Evaluating Accuracy and Reproducibility of Large Language Model Performance in Pharmacy Education

Amoreena Most,Mengxuan Hu,Huibo Yang,Tianming Liu,Xianyan Chen,Sheng Li,Steven Xu,Zhengliang Liu,Andrea Sikora
DOI: https://doi.org/10.1101/2024.03.21.24304667
2024-03-24
Abstract:The purpose of this study was to compare performance of ChatGPT (GPT-3.5), ChatGPT (GPT-4), Claude2, Llama2-7b, and Llama2-13b on 219 multiple-choice questions focusing on critical care pharmacotherapy. To further assess the ability of engineering LLMs to improve reasoning abilities and performance, we examined responses with a zero-shot Chain-of-Thought (CoT) approach, CoT prompting, and a custom built GPT (PharmacyGPT). A 219 multiple-choice questions focused on critical care pharmacotherapy topics used in Doctor of Pharmacy curricula from two accredited colleges of pharmacy was compiled for this study. A total of five LLMs were evaluated: ChatGPT (GPT-3.5), ChatGPT (GPT-4), Claude2, Llama2-7b, and Llama2-13b. The primary outcome was response accuracy. Of the five LLMs tested, GPT-4 showed the highest average accuracy rate at 71.6%. A larger variance indicates lower consistency and reduced confidence in its answers. Llama2-13b had the lowest variance (0.070) of all the LLMs, but performed with an accuracy of 41.5%. Following analaysis of overall accuracy, performance on knowledge- vs. skill-based questions were assessed. All five LLMs demonstrated higher accuracy on knowledge-based questions compared to skill-based questions. GPT-4 had the highest accuracy for knowledge- and skill-based questions, with an accuracy of 87% and 67%, respectively. Response accuracy from LLMs in the domain of clinical pharmacy can be improved by using prompt engineering techniques.
Medical Education
What problem does this paper attempt to address?

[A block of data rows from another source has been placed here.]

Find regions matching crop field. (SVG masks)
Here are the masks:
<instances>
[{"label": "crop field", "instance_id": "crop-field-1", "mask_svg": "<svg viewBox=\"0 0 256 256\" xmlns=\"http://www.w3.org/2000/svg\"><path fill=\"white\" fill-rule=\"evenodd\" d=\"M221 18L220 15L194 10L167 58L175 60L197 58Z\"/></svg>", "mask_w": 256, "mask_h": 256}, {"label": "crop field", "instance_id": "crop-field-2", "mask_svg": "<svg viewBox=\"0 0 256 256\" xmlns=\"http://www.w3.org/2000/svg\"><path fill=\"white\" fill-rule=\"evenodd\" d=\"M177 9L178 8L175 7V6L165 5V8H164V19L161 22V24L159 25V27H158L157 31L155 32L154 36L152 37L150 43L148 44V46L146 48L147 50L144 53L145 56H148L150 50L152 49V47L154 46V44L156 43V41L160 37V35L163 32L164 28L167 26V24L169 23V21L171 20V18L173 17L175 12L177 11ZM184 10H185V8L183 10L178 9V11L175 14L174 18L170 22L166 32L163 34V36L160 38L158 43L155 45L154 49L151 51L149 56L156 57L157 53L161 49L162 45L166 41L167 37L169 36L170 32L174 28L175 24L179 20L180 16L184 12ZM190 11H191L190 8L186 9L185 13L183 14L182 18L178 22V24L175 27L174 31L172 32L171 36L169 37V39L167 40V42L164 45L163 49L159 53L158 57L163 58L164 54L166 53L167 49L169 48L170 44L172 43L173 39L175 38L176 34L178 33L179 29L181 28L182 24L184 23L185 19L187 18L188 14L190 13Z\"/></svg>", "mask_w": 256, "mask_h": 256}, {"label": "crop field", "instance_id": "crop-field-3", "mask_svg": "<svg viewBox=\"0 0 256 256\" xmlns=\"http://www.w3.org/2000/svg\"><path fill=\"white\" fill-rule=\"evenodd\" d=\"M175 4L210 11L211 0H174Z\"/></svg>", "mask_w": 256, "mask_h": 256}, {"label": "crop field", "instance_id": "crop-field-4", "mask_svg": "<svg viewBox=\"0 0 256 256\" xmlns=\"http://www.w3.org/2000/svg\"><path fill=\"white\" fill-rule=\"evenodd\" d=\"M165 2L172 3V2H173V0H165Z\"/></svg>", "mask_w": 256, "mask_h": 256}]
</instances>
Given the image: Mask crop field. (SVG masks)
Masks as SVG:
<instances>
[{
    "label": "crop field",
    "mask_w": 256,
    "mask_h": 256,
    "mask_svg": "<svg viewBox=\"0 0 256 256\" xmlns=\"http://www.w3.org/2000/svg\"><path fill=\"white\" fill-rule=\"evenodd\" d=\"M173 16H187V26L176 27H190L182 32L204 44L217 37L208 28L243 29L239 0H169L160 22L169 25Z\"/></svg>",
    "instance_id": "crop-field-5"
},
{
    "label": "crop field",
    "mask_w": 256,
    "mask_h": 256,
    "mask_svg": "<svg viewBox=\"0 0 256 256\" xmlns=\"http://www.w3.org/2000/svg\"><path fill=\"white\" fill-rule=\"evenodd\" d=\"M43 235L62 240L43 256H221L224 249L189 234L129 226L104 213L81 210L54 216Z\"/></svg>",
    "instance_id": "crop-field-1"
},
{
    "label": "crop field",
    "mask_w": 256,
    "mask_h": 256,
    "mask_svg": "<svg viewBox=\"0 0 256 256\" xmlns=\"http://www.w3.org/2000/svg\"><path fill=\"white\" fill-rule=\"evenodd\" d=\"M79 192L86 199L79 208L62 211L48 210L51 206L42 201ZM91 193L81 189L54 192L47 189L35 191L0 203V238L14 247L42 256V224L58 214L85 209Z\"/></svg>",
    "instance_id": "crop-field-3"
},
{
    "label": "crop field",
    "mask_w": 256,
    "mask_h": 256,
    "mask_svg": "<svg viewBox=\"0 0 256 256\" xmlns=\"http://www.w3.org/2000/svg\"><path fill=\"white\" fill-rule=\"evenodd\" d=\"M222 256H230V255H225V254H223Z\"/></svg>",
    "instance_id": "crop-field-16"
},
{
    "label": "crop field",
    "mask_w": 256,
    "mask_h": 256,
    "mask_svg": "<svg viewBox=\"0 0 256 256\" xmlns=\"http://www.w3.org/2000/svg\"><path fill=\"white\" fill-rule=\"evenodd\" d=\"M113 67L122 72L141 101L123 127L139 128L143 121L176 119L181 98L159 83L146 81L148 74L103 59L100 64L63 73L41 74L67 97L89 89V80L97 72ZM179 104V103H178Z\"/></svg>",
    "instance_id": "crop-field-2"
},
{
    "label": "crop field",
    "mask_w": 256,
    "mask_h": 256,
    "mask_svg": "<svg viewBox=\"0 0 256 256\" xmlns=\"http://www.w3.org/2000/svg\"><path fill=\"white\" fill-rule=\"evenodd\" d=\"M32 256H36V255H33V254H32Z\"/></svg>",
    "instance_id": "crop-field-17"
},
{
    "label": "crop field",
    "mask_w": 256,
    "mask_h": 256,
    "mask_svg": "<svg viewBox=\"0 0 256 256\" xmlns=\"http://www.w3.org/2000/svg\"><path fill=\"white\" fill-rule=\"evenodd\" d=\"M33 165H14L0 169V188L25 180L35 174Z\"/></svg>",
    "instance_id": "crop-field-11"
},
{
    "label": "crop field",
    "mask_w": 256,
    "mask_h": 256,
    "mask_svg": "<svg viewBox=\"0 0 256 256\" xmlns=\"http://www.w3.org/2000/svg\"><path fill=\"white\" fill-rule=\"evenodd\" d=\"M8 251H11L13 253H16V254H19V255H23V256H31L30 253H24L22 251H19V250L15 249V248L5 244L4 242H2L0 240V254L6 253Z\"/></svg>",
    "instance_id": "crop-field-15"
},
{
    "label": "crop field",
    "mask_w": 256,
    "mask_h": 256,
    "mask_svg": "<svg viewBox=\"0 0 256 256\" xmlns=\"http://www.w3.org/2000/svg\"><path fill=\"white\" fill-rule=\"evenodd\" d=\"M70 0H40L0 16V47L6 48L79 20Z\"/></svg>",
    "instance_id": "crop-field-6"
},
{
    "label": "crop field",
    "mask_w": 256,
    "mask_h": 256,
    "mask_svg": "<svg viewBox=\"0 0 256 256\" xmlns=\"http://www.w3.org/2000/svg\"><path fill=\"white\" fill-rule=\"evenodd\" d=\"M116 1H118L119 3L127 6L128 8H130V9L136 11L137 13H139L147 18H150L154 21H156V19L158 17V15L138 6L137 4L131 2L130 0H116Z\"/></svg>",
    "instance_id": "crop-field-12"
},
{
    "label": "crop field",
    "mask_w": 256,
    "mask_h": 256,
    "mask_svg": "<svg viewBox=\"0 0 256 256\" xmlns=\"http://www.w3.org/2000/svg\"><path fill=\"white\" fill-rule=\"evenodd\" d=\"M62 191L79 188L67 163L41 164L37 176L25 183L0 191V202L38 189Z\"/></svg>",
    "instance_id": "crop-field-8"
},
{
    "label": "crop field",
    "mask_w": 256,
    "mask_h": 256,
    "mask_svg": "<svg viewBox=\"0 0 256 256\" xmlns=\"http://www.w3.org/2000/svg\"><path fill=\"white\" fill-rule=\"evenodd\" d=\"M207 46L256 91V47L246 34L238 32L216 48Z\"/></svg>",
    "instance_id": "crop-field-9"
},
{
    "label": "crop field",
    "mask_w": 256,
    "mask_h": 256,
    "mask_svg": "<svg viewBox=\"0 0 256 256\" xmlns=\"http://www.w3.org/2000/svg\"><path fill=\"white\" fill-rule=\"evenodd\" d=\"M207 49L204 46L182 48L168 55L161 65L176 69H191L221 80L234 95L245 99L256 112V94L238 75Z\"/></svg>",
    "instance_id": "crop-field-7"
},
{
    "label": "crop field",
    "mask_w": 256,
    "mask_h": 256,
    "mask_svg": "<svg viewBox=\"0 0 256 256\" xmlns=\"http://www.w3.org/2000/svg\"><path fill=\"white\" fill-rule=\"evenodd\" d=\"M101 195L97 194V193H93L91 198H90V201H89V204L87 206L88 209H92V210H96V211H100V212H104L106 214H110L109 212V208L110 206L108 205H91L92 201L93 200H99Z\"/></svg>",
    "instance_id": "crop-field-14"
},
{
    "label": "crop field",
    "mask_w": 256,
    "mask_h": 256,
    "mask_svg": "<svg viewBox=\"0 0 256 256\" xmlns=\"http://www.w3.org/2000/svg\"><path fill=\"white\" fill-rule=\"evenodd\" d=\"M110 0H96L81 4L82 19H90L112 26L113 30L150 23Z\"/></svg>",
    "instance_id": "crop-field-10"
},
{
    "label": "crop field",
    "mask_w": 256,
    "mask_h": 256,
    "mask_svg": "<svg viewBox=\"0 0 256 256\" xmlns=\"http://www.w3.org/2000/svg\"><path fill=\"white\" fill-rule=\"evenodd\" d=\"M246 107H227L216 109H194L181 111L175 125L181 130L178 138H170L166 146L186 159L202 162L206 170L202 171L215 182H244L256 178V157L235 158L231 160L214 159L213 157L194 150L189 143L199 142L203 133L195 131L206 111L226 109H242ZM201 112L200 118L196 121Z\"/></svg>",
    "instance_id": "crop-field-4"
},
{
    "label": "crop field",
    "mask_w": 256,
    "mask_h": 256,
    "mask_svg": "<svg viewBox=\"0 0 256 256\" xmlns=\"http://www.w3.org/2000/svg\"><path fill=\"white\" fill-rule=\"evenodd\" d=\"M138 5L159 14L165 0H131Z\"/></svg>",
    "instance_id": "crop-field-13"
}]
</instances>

This paper discusses the performance accuracy and reproducibility of large-scale language models (LLMs) in pharmaceutical education. The study compares the performance of five models, namely ChatGPT (GPT-3.5 and GPT-4), Claude2, Llama2-7b, and Llama2-13b, in answering 219 multiple-choice questions on critical care pharmacology. The main objective is to evaluate the potential of improving the inference ability and performance of LLMs using zero-shot Chain-of-Thought (CoT) method, CoT prompts, and customized GPT (PharmacyGPT). The study found that GPT-4 exhibited the highest average accuracy among all models at 71.6%, but with lower consistency in answers. Although Llama2-13b had the highest consistency, its accuracy was only 41.5%. All models performed better on knowledge-based questions compared to skill-based questions, particularly GPT-4, which achieved accuracy rates of 87% and 67% on the two question types, respectively. By employing specific prompt engineering techniques, the response accuracy of LLMs in clinical pharmacy can be improved. For instance, the use of CoT prompts can enhance the accuracy of GPT-4, especially on knowledge-based questions, surpassing the average level of pharmacy students. However, LLMs still perform lower than students on skill-based questions that require complex reasoning. The paper emphasizes that despite the potential displayed by LLMs in handling structured diagnostic problems, their reasoning ability in clinical pharmacy decision-making still needs improvement. Further research is required to optimize prompt strategies and enhance the clinical pharmacy reasoning ability of LLMs.